* _Document passage_:
★ ★ ★ ★ ★

-Re: Very low volume topic
Philip O'Toole 2013-08-14, 11:37
OK, I think I follow you.
Well, if the message volume is very low, then I don't think you need
the performance of Kafka. Perhaps a different design, where your
workers pull from a shared queue in memory somewhere might be better
(perhaps *that* queue could be filled by Kafka consumer reading from
an actual Kafka topic). Yes, the queue may need synchronization to
ensure each job only gets pulled off the queue once, but you said it's
low volume so performance shouldn't be a concern.
On Tue, Aug 13, 2013 at 7:13 PM, Eric Sites <[EMAIL PROTECTED]> wrote:
> Responses inline
> On 8/13/13 9:57 PM, "Philip O'Toole" <[EMAIL PROTECTED]> wrote:
>>My experience is solely with 0.72. More inline.
> I am currently using 0.8.
>>On Tue, Aug 13, 2013 at 6:47 PM, Eric Sites <[EMAIL PROTECTED]>
>>> Hello everyone,
>>> I have a very low volume topic that has 2 consumers in the same group.
>>>How do I get each consumer to only consume 1 message at a time and if
>>>the the first consumer is busy get the other consumer to consume the
>>You can't, not if you only have one partition. Each consumer is
>>dedicated to a single partition. Unless you deliberately tear down the
>>consumer and let another take over that partition (if you are using
>>the high-level consumer).
> I am using multiple partitions, currently 4 partitions.
>>> Currently what I am doing is:
>>> First consumer connects to Kafka waits for 300 milliseconds then
>>>disconnects, waits for 10 seconds, then reconnects to see if there is a
>>I don't think you need to do this. The high-level has a API that
>>allows you to set this timeout (I think).
> I am using that timeout on the high-level consumer, that is the 300
> millisecond wait period. Then I do a consumer.shutdown(), wait 10 seconds
> and reconnect.
>>> The messages kick off a long task on each server, each server can
>>>handle multiple tasks up to a limit so first I am trying to balance the
>>>tasks across multiple servers and if they are maxed out don't consume
>>> This will give the other server or servers a chances to pickup a
>>>message and do the task.
>>> I would not disconnect if I can ensure I don't have messages waiting in
>>>the queue for a server to consume them without the other servers being
>>>able to see them.
>>I think a better design would be to have a basic consumer that drains
>>the topic and hands jobs to the set of available workers. *Those*
>>workers perform the long-running job. Only if there are no available
>>workers does the consumer block. You may be trying to do too much in
> The available workers are entire servers, that can produce lots of network
> IO and generate 100k+ Kafka messages to other Kafka topics that get
> consumed by Hadoop and other systems.
> I used Kafka for these start job messages because I already was using
> Kafka for other messages, and I will most likely add more servers to
> consume this start job messages.
> I don¹t know how long the job will take until I consume the start job
> message. Sometimes it may only take seconds or could take hours.
> I have a managed thread pool that only allows x number of tasks types to
> run at one time from each job, so that one job does not overwhelm a single
> server. This allows a server to handle multiple things while waiting on
> the network IO.
> My only issue is balancing the job start messages across multiple servers
> depending on the servers load/available threads in the thread pool.
> The only real issue I am currently having is that I think this frequent
> connect/disconnect is causing issue on the Kafka servers with rebalancing
> the 4 topics back and forth between the worker servers.
>>> Thanks for the help...
>>> Eric Sites
> - Eric Sites

★ ★ ★ ★ ★

* _Raw data_:

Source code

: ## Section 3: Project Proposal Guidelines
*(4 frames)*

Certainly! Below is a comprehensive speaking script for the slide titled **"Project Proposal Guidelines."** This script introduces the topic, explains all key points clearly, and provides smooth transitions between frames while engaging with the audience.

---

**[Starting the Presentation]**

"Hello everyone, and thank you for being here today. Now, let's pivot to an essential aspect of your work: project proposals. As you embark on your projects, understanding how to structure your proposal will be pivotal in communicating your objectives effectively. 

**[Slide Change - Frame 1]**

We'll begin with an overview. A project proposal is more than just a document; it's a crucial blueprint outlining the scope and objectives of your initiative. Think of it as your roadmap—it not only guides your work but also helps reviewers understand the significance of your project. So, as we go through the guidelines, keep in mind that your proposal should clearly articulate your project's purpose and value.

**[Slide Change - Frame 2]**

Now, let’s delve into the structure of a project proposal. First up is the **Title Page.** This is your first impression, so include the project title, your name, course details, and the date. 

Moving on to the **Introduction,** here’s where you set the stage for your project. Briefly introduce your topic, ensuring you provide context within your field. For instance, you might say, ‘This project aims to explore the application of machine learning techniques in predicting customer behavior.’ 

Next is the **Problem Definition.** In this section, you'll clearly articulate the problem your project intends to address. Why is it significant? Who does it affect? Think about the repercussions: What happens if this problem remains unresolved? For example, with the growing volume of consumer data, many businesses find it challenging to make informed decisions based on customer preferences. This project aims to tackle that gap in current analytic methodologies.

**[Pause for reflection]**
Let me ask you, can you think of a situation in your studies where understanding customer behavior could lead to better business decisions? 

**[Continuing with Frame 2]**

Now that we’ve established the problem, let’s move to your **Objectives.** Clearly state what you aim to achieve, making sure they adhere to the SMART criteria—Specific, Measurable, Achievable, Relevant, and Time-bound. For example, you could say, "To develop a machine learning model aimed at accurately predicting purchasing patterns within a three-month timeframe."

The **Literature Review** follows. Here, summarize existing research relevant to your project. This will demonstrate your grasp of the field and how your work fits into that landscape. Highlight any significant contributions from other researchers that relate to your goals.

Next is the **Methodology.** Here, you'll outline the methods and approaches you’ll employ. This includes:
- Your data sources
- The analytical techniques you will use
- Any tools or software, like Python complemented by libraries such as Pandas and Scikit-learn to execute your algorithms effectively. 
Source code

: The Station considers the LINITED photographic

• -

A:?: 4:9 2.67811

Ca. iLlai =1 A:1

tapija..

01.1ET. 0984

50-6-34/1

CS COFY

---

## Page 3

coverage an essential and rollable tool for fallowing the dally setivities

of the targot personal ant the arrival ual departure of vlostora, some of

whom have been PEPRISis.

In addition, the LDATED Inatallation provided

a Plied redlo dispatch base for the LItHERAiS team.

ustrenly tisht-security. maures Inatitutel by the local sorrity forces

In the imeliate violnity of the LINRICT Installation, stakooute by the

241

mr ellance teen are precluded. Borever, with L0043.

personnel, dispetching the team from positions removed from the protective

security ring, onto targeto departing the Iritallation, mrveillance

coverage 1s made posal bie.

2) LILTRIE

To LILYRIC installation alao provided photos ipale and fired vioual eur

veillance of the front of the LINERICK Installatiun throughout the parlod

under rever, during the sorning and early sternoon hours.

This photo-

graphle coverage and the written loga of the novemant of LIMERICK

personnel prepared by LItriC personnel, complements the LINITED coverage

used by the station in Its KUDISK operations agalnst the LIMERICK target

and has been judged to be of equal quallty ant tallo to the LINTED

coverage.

★ ★ ★ ★ ★

* _Complete the following_:
1 > In the Kafka low-volume topic thread:
(a) Which Kafka version is Eric Sites using?
(b) How many partitions does he currently have?
(c) How long does he wait after calling consumer.shutdown() before reconnecting?
2 > Does each statement agree with the Kafka low-volume topic thread? Give yes or no, and quote the words that decide it.
(a) Philip O'Toole's experience is with version 0.8.
(b) A job can run for hours.
(c) The topic's two consumers belong to different groups.
The records come from a different source than the thread.

* _Answers by item number_:
1 >
(a) 0.8
(b) 4
(c) 10 seconds

2 >
(a) No: "My experience is solely with 0.72."
(b) Yes: "Sometimes it may only take seconds or could take hours."
(c) No: "I have a very low volume topic that has 2 consumers in the same group."